Records provided:
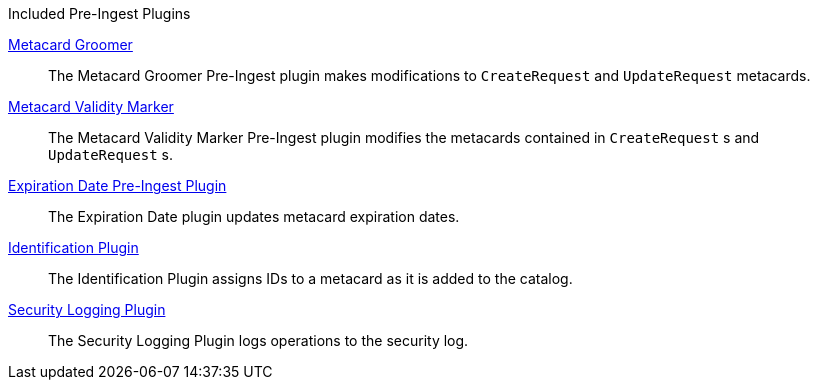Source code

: 
.[[_included_pre-ingest_plugins]]Included Pre-Ingest Plugins
<<_metacard_groomer,Metacard Groomer>>:: The Metacard Groomer Pre-Ingest plugin makes modifications to `CreateRequest` and `UpdateRequest` metacards.

<<_metacard_validity_marker,Metacard Validity Marker>>:: The Metacard Validity Marker Pre-Ingest plugin modifies the metacards contained in `CreateRequest` s and `UpdateRequest` s.

<<_expiration_date_pre_ingest_plugin,Expiration Date Pre-Ingest Plugin>>:: The Expiration Date plugin updates metacard expiration dates.

<<_identification_plugin,Identification Plugin>>:: The Identification Plugin assigns IDs to a metacard as it is added to the catalog.

<<_security_logging_plugin,Security Logging Plugin>>:: The Security Logging Plugin logs operations to the security log.
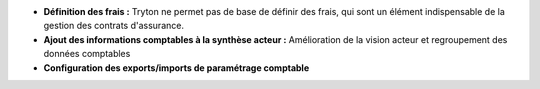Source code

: - **Définition des frais :** Tryton ne permet pas de base de définir des frais,
  qui sont un élément indispensable de la gestion des contrats d'assurance.

- **Ajout des informations comptables à la synthèse acteur :** Amélioration de
  la vision acteur et regroupement des données comptables

- **Configuration des exports/imports de paramétrage comptable**
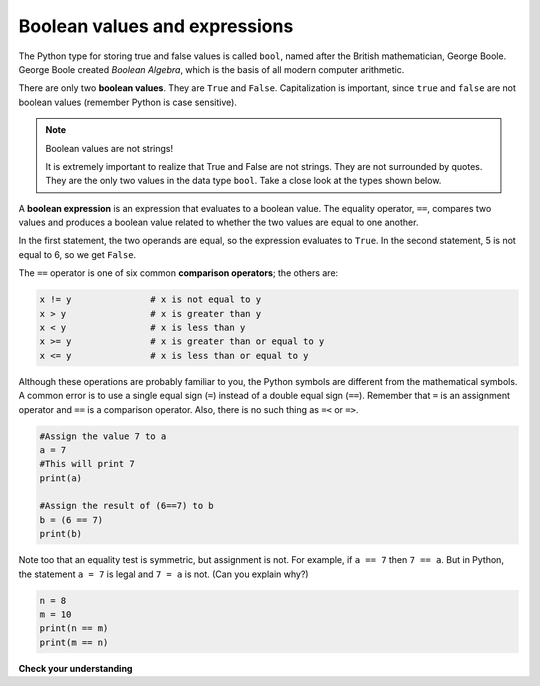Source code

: Boolean values and expressions
::::::::::::::::::::::::::::::

The Python type for storing true and false values is called ``bool``, named after the British mathematician, George Boole. George Boole created *Boolean Algebra*, which is the basis of all modern computer arithmetic.

There are only two **boolean values**. They are ``True`` and ``False``. Capitalization is important, since ``true`` and ``false`` are not boolean values (remember Python is case sensitive).

.. activecode:: ch05_1

    print(True)
    print(type(True))
    print(type(False))

.. note:: Boolean values are not strings!

    It is extremely important to realize that True and False are not strings. They are not surrounded by quotes. They are the only two values in the data type ``bool``. Take a close look at the types shown below.


.. activecode:: ch05_1a

    print(type(True))
    print(type("True"))

A **boolean expression** is an expression that evaluates to a boolean value. The equality operator, ``==``, compares two values and produces a boolean value related to whether the two values are equal to one another.

.. activecode:: ch05_2

    print(5 == 5)
    print(5 == 6)

In the first statement, the two operands are equal, so the expression evaluates to ``True``. In the second statement, 5 is not equal to 6, so we get ``False``.

The ``==`` operator is one of six common **comparison operators**; the others are:

.. sourcecode:: python

    x != y               # x is not equal to y
    x > y                # x is greater than y
    x < y                # x is less than y
    x >= y               # x is greater than or equal to y
    x <= y               # x is less than or equal to y

Although these operations are probably familiar to you, the Python symbols are different from the mathematical symbols. A common error is to use a single equal sign (``=``) instead of a double equal sign (``==``). Remember that ``=`` is an assignment operator and ``==`` is a comparison operator. Also, there is no such thing as ``=<`` or ``=>``.

.. With reassignment it is especially important to distinguish between an
.. assignment statement and a boolean expression that tests for equality.
.. Because Python uses the equal token (``=``) for assignment,
.. it is tempting to interpret a statement like
.. ``a = b`` as a boolean test. Unlike mathematics, it is not!  Remember that the Python token
.. for the equality operator is ``==``.

.. sourcecode:: python

    #Assign the value 7 to a
    a = 7
    #This will print 7
    print(a)

    #Assign the result of (6==7) to b
    b = (6 == 7)
    print(b)

.. mchoice:: test_question6_1_1

    :multiple_answers:
    :answer_a: 6 == 7
    :answer_b: False
    :answer_c: True
    :answer_d: It will give an error message
    :correct: b
    :feedback_a: Try again - that is not a string.
    :feedback_b: Correct! This equality test evaluates to False.
    :feedback_c: Try again - reevaluate the equality test.
    :feedback_d: Try again - this code will not produce an error message.

    What will this program print?



Note too that an equality test is symmetric, but assignment is not. For example,
if ``a == 7`` then ``7 == a``. But in Python, the statement ``a = 7``
is legal and ``7 = a`` is not. (Can you explain why?)

.. sourcecode:: python

    n = 8
    m = 10
    print(n == m)
    print(m == n)

.. mchoice:: test_question6_1_1

    :multiple_answers:
    :answer_a:  True
                False
    :answer_b:  False
                True
    :answer_c:  True
                True
    :answer_d:  False
                False
    :answer_e: It will give an error message.
    :correct: d
    :feedback_a: Try again! Does the order matter in an equality test?
    :feedback_b: Try again! Does the order matter in an equality test?
    :feedback_c: Try again! Reevaluate the equality test.
    :feedback_d: Correct! Equality tests are symmetric.
    :feedback_e: Try again - this code will not produce an error.

    What will this program print?


**Check your understanding**

.. mchoice:: test_question6_1_3

   :multiple_answers:
   :answer_a: 0) True
   :answer_b: 1) 3 == 4
   :answer_c: 2) 3 + 4
   :answer_d: 3) 3 + 4 == 7
   :answer_e: 4) &quot;False&quot;
   :correct: a,b,d
   :feedback_a: True and False are both Boolean literals.
   :feedback_b: The comparison between two numbers via == results in either True or False (in this case False),  both Boolean values.
   :feedback_c:  3 + 4 evaluates to 7, which is a number, not a Boolean value.
   :feedback_d: 3 + 4 evaluates to 7. 7 == 7 then evaluates to True, which is a Boolean value.
   :feedback_e: With the double quotes surrounding it, False is interpreted as a string, not a Boolean value. If the quotes had not been included, False alone is in fact a Boolean value.

   Which of the following is a Boolean expression?  Select all that apply.

.. index::
    single: logical operator
    single: operator; logical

How to complete this task: Search the material above for lines containing the string "CreateRequest", then pull them out.

Written answer:
<<_metacard_groomer,Metacard Groomer>>:: The Metacard Groomer Pre-Ingest plugin makes modifications to `CreateRequest` and `UpdateRequest` metacards.
<<_metacard_validity_marker,Metacard Validity Marker>>:: The Metacard Validity Marker Pre-Ingest plugin modifies the metacards contained in `CreateRequest` s and `UpdateRequest` s.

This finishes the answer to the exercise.